When will Sir Jim Ratcliffe learn from his mistakes at Manchester United? | Sean Ingle

6 hours ago 1

Remember when Manchester United jacked up the cost of tickets for members from around £40 to £66 for the rest of the season? And, for good measure, scrapped the £25 concession for children and asked them to pay full price too? Of course you do. It was barely six weeks ago, on 27 November.

But, without fanfare or it being reported anywhere, that policy has been quietly dropped for Thursday’s match against Southampton at Old Trafford, along with the Ipswich game next month. Adult tickets are now £48. Under-16s are £25. And the further cost to Sir Jim Ratcliffe and Ineos’s reputation for competence? Incalculable.

On the pitch there have been hugely encouraging signs for United over the past week. They were superb at Liverpool in the Premier League and they backed it up with a victory of extraordinary grit and spirit against Arsenal on Sunday. But as the one-year anniversary of Ineos’s takeover looms, can their fans have faith in their brains’ trust to deliver?

Psychologists say there are four stages of learning a new skill. The lowest is unconscious incompetence. That’s where you don’t know how to do it – and, worse still, you even don’t realise it. At the second stage, you at least recognise you are incompetent. After that, you progress to showing competence but it requires focus. And then, finally, eureka: you perform a skill at a high level naturally.

So how should we rank Ratcliffe’s reign so far? Many will agree with Paul Scholes, who said last week: “Everything is still negative. I can’t think of something positive that they’ve done for the football club.” But I wonder whether it’s worse than that. Do Ratcliffe and his right-hand man, Dave Brailsford, even recognise their mistakes? Are they, in fact, still unconsciously incompetent?

◆ Challenge A
Reproduce the entire column on Sir Jim Ratcliffe and Manchester United word for word.

◆ Data in this exercise
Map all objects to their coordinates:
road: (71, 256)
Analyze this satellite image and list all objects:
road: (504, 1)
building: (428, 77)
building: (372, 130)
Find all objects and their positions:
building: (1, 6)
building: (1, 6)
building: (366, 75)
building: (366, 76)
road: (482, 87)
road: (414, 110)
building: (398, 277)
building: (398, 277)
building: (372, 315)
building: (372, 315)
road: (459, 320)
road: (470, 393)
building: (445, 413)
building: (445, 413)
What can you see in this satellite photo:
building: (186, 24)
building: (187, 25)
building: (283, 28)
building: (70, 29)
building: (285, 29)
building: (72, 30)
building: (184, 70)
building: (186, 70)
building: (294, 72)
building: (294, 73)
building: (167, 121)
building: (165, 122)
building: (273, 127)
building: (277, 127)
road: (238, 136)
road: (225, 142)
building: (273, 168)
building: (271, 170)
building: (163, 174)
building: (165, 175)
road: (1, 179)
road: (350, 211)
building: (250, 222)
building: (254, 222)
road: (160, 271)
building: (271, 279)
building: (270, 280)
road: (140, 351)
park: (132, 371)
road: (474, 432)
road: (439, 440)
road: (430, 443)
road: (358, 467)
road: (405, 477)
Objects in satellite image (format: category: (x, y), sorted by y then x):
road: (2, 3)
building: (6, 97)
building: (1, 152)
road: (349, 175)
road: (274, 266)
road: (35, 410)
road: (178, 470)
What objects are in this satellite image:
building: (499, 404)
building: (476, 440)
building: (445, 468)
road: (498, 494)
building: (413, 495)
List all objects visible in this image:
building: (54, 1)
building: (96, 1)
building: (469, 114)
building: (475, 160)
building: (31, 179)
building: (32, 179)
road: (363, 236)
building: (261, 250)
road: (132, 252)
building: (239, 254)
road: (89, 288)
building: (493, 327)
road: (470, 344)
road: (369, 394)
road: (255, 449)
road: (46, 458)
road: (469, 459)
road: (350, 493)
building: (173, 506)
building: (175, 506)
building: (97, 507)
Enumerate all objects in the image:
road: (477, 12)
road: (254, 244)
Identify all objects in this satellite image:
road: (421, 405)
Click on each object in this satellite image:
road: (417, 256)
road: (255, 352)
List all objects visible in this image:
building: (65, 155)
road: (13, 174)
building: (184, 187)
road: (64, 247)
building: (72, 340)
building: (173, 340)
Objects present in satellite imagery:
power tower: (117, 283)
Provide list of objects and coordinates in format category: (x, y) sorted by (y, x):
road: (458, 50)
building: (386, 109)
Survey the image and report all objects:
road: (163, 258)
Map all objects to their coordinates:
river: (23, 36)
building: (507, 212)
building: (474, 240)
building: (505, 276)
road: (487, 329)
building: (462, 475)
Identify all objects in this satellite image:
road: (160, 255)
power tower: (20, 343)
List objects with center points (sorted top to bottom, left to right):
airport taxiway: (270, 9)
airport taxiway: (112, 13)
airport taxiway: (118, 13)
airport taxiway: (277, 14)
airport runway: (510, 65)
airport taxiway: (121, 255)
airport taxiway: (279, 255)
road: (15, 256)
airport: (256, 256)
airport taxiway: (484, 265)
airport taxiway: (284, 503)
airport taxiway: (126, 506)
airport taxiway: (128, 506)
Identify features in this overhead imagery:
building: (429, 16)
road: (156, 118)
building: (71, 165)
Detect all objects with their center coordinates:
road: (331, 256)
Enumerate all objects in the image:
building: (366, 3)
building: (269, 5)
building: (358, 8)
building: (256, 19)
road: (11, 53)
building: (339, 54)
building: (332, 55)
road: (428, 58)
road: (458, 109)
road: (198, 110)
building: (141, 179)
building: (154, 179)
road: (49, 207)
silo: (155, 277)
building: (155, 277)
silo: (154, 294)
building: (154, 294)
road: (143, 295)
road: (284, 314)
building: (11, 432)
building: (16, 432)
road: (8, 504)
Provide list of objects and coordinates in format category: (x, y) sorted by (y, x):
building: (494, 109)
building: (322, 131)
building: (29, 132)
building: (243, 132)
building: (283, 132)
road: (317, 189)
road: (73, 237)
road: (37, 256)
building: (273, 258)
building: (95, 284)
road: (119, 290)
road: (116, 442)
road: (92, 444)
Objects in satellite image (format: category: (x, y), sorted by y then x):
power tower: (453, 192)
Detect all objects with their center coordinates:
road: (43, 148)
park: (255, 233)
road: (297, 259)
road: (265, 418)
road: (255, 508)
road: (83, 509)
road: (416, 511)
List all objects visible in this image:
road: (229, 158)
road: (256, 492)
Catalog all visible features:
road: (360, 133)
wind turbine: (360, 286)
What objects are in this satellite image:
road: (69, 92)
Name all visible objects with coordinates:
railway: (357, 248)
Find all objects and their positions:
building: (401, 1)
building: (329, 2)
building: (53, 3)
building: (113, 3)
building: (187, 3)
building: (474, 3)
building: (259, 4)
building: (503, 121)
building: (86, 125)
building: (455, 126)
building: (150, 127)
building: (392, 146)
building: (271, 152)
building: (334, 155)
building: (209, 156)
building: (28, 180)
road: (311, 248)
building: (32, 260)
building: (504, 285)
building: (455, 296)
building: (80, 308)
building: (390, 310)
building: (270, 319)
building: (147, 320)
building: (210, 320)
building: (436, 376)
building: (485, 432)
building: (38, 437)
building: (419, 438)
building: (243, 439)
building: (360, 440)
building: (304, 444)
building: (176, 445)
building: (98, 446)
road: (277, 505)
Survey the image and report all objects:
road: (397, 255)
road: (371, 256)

◆ Challenge B
Render the section of the listing that opens with the line containing "What can you" and closes with the line containing "building: (413, 495)" as a JSON list of strings, one string per line and blank lines omitted. Include both of those lines and nothing beyond them.

◆ Full solution A
When will Sir Jim Ratcliffe learn from his mistakes at Manchester United? | Sean Ingle

6 hours ago 1

Remember when Manchester United jacked up the cost of tickets for members from around £40 to £66 for the rest of the season? And, for good measure, scrapped the £25 concession for children and asked them to pay full price too? Of course you do. It was barely six weeks ago, on 27 November.

But, without fanfare or it being reported anywhere, that policy has been quietly dropped for Thursday’s match against Southampton at Old Trafford, along with the Ipswich game next month. Adult tickets are now £48. Under-16s are £25. And the further cost to Sir Jim Ratcliffe and Ineos’s reputation for competence? Incalculable.

On the pitch there have been hugely encouraging signs for United over the past week. They were superb at Liverpool in the Premier League and they backed it up with a victory of extraordinary grit and spirit against Arsenal on Sunday. But as the one-year anniversary of Ineos’s takeover looms, can their fans have faith in their brains’ trust to deliver?

Psychologists say there are four stages of learning a new skill. The lowest is unconscious incompetence. That’s where you don’t know how to do it – and, worse still, you even don’t realise it. At the second stage, you at least recognise you are incompetent. After that, you progress to showing competence but it requires focus. And then, finally, eureka: you perform a skill at a high level naturally.

So how should we rank Ratcliffe’s reign so far? Many will agree with Paul Scholes, who said last week: “Everything is still negative. I can’t think of something positive that they’ve done for the football club.” But I wonder whether it’s worse than that. Do Ratcliffe and his right-hand man, Dave Brailsford, even recognise their mistakes? Are they, in fact, still unconsciously incompetent?

◆ Full solution B
[
  "What can you see in this satellite photo:",
  "building: (186, 24)",
  "building: (187, 25)",
  "building: (283, 28)",
  "building: (70, 29)",
  "building: (285, 29)",
  "building: (72, 30)",
  "building: (184, 70)",
  "building: (186, 70)",
  "building: (294, 72)",
  "building: (294, 73)",
  "building: (167, 121)",
  "building: (165, 122)",
  "building: (273, 127)",
  "building: (277, 127)",
  "road: (238, 136)",
  "road: (225, 142)",
  "building: (273, 168)",
  "building: (271, 170)",
  "building: (163, 174)",
  "building: (165, 175)",
  "road: (1, 179)",
  "road: (350, 211)",
  "building: (250, 222)",
  "building: (254, 222)",
  "road: (160, 271)",
  "building: (271, 279)",
  "building: (270, 280)",
  "road: (140, 351)",
  "park: (132, 371)",
  "road: (474, 432)",
  "road: (439, 440)",
  "road: (430, 443)",
  "road: (358, 467)",
  "road: (405, 477)",
  "Objects in satellite image (format: category: (x, y), sorted by y then x):",
  "road: (2, 3)",
  "building: (6, 97)",
  "building: (1, 152)",
  "road: (349, 175)",
  "road: (274, 266)",
  "road: (35, 410)",
  "road: (178, 470)",
  "What objects are in this satellite image:",
  "building: (499, 404)",
  "building: (476, 440)",
  "building: (445, 468)",
  "road: (498, 494)",
  "building: (413, 495)"
]